Published online by Cambridge University Press: 11 August 2009
EDITORS' INTRODUCTION
The evolution of cultural psychiatry over the last few decades has been an interesting phenomenon to observe. Psychiatry is perhaps one of the younger disciplines of medicine. The coming of age of psychiatry as a profession was clearly linked with the development of training and laying claim to a knowledge base which gradually has become more evidence based. The period between the two world wars led to greater questioning of social factors in the aetiology and management of psychiatric disorders. In the UK at least, social psychiatry as a discipline became clearly established and produced impressive studies on life events and their impact on phenomenology, attachment and other social factors. In the last two decades, it would appear that social psychiatry has transmogrified into cultural psychiatry.
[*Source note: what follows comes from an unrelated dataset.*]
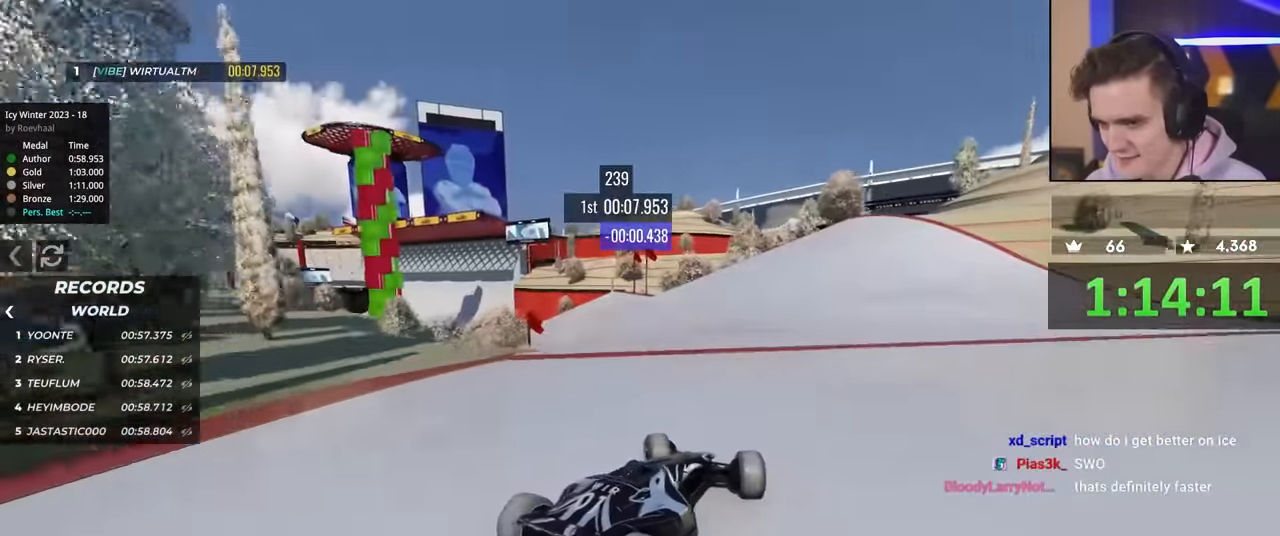
{"keys": ["right", "up"], "events": [[150, "left", "up"], [250, "right", "down"]]}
Kirmayer, in this chapter, maps out the history of cultural psychiatry as a discipline. In addition, he raises the concerns related to this discipline, especially related to universality of psychopathology and healing practices, development of diverse service needs to black and ethnic minority groups and analysis of psychiatric theory and practice as products of a particular cultural history. Culture has been defined as a civilizing process which, in European history, Kirmayer asserts, had to do with the transformations from migratory groups to agrarian societies to city states and, eventually, nation states. The definition of culture in this context was related to standards of refinement and sophistication. The second definition of culture has to do with collective identity, which is based on historical lineage, language, religion, genetics or ethnicity.